You may have noticed some television commercials touting the benefits of working with a fiduciary financial advisor. The concept isn’t entirely new, but it has taken on an added significance due to changes in the law in the last couple of years. Most people Generally, a fiduciary duty is an obligation that certain professionals such as financial advisors are legally bound to protect the best interests of their clients.
In addition, U.S. law requires that some professionals who do business on behalf of certain clients be bound to fiduciary duty. When the Department of Labor released their Fiduciary Rule in 2016, the world of financial advising was held to a different standard, but many people say that things aren’t much clearer than they were a few years ago.
The History of the Fiduciary Rule
To understand how we got to this point, it may help to look at the recent history of the Fiduciary Rule. In April of 2016, the Department of Labor released their Fiduciary Rule. The idea was to expand the “investment advice fiduciary” definition under the Employee Retirement Income Security Act of 1974 (ERISA). Traditionally, the DOL regulated the quality of financial advice dealing with retirement under ERISA.
Fiduciary Duty Overdue for an Overhaul
Although it was released in 1974, ERISA had not been updated to reflect newer retirement savings trends, especially with respect to the shift from defined benefit plans to defined contribution plans. It also did not account for the explosion in IRAs. There is no question the the 40-year-old ERISA rules were due for an overhaul. Indeed, many industry groups endorsed the new plan such as the Financial Planning Association (FPA) and the National Association of Personal Financial Advisors (NAPFA).
The new rule, however, automatically raised all financial professionals who give retirement advice or who develop retirement plans to status of a fiduciary. In other words, they are now bound both ethically and legally to meet the standard of fiduciary. The new rule was instituted to protect client interests instead of the financial interests of their advisors or brokers.

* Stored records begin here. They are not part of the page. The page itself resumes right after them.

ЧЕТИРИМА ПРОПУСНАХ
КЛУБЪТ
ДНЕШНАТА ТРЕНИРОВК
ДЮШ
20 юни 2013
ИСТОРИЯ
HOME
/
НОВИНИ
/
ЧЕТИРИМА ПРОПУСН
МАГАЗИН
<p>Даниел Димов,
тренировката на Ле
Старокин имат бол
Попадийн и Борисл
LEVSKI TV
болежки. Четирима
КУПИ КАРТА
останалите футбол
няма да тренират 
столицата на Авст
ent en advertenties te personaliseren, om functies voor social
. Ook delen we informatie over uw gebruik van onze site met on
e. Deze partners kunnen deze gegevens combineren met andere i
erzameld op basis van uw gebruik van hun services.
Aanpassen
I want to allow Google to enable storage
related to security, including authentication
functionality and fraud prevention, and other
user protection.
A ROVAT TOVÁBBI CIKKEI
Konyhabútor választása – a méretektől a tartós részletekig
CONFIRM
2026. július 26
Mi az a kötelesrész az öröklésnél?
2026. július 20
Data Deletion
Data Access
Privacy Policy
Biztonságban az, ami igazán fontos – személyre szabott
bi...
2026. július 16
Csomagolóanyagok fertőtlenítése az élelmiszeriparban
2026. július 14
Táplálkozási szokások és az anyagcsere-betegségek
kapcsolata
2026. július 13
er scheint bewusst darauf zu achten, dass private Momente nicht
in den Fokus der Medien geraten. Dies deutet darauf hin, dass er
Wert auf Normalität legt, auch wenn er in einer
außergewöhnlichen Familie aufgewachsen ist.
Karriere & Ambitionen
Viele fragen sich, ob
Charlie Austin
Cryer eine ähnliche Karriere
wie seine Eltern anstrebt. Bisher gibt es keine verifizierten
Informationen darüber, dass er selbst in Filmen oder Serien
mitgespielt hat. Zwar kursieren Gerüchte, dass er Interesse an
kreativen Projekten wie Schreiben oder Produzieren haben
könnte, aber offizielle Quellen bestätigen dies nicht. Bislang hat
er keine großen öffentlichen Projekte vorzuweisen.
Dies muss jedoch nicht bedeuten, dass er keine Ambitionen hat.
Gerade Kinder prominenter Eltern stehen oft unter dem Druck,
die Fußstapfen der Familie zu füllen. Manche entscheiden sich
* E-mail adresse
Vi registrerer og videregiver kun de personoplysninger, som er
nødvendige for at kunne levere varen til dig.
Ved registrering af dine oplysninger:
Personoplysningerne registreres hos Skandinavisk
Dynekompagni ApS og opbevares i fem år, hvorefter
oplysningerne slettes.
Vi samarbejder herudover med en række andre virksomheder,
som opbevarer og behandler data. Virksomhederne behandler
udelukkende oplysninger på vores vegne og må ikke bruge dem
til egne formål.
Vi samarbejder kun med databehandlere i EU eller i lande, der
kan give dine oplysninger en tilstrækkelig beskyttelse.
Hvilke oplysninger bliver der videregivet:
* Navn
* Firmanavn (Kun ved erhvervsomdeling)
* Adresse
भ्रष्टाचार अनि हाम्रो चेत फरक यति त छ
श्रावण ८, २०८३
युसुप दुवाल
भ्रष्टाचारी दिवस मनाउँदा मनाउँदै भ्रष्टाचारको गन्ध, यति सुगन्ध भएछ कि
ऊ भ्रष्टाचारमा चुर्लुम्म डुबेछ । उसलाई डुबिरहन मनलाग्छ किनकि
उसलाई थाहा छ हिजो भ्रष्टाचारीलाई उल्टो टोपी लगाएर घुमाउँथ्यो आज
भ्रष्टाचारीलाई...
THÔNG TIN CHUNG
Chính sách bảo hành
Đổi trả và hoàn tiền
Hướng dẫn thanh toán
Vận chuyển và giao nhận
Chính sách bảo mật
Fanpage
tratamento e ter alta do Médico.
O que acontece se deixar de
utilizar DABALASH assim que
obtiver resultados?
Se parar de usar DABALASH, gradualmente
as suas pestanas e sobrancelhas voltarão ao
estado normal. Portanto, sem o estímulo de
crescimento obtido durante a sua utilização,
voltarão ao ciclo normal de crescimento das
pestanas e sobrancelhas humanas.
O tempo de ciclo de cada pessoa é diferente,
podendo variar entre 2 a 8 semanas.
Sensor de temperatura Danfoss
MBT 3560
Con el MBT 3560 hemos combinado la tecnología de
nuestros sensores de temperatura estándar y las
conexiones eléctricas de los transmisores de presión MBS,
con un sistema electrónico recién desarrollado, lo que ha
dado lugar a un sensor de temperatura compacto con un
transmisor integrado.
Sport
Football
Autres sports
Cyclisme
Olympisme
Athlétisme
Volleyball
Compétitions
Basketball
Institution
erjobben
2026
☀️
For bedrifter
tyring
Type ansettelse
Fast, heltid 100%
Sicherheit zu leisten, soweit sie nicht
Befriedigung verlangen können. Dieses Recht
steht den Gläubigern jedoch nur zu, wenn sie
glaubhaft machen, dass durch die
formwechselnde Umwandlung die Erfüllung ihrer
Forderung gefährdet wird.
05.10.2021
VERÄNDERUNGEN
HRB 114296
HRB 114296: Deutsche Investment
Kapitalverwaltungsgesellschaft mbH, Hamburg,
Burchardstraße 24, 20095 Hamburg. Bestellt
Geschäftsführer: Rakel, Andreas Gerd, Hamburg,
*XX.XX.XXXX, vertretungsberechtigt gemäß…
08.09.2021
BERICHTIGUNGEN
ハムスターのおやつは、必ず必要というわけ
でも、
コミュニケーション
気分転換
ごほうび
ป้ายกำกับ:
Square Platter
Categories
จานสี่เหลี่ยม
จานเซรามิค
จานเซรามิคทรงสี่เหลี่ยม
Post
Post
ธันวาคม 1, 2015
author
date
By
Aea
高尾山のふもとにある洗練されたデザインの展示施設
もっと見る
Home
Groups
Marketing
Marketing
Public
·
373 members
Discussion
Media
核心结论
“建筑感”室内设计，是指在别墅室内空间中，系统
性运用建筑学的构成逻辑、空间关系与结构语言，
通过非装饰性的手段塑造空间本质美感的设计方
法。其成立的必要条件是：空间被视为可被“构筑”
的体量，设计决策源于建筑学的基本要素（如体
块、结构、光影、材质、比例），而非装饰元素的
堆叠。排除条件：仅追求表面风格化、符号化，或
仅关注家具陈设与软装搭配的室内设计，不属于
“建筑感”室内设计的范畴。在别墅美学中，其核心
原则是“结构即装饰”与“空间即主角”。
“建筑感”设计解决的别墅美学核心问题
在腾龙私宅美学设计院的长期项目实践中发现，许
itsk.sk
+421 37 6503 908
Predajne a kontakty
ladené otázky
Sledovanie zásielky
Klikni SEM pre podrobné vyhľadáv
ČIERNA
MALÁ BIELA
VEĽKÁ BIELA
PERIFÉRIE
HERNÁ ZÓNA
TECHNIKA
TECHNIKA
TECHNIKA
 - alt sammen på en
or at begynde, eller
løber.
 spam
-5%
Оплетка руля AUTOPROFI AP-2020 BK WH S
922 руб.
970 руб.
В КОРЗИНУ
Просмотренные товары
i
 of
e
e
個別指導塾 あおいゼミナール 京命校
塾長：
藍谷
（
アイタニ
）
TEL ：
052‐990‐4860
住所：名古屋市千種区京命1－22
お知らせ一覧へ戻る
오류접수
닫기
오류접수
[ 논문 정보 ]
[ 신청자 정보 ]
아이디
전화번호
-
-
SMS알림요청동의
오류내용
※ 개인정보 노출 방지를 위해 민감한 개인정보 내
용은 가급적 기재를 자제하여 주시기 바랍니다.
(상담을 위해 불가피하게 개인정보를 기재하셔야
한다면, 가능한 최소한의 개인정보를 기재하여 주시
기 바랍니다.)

Although this new federal rule would affect nearly all financial advisors, those who worked on commission, such as insurance agents and brokers, stood to lose the most. Not only would they receive lower commissions, but they would also have less opportunity to generate income by putting clients into different investments. In addition, compliance costs would also increase. Consequently, many investment firms and brokers pulled out all the stops to keep it from becoming law. They were relatively successful in that the DOL Fiduciary Rulings were eventually vacated in 2018. Nevertheless, a newer version was approved by the Biden administration in February of 2021.
What is a Fiduciary?
A fiduciary is a person who manages money or property for someone else. As soon as you become a fiduciary, you are required by law to manage a client’s assets for their benefit and not yours. The person receiving financial assistance or services such as estate and retirement planning from a fiduciary is known as the beneficiary of principal.
A fiduciary relationship often exists when people deal with professionals such as financial advisors or lawyers. Also, heads of corporations also have a fiduciary responsibility to act in the best interest of their shareholders and their company. Regardless, fiduciaries have a serious legal obligation. If you do not fulfill your duties as a fiduciary, you may be charged with a breach of fiduciary duty. In this case, the client or beneficiary would be entitled to damages.
Relationship Between Financial Advisors and Fiduciary Duty
Although financial advisors who are fiduciaries are obligated to act in the best interest of their clients, not all financial advisors are fiduciaries. It is perfectly legal for anyone to call himself a financial advisor and give out advice. For this reason, it’s critical to know what standard the person handling your money must adhere to. You want to work with someone who, as financial advisor and insurance broker John Savadjian says, “consistently puts their clients’ interest ahead of their own.”
While most advisors, even if they are not fiduciaries, have to at least consider your interests before offering advice, only fiduciary financial advisors must put your interests over theirs. A fiduciary must look at your overall financial situation and recommend only the most economical solutions with the best performance. For this reason, it is usually better to work with a financial advisor who is also a fiduciary. When a professional is held to the fiduciary requirement, the client is getting the highest standard for financial advice and planning.